Source material ▸
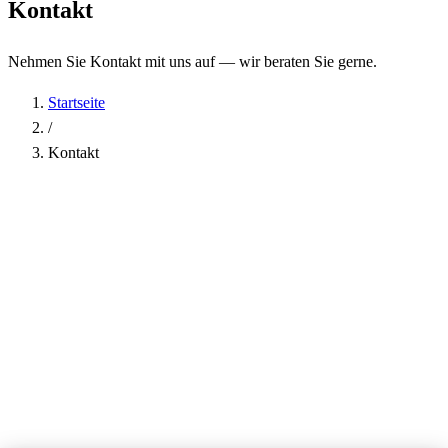
Kontakt
Nehmen Sie Kontakt mit uns auf — wir beraten Sie gerne.
Startseite
/
Kontakt
Name
*
Firma
E-Mail-Adresse
*
Telefon
Betreff
*
Nachricht
*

Exercise objective ▸ Without the pictures, please output every record exactly.

Exercise answer ▸
Kontakt
Nehmen Sie Kontakt mit uns auf — wir beraten Sie gerne.
Startseite
/
Kontakt
Name
*
Firma
E-Mail-Adresse
*
Telefon
Betreff
*
Nachricht
*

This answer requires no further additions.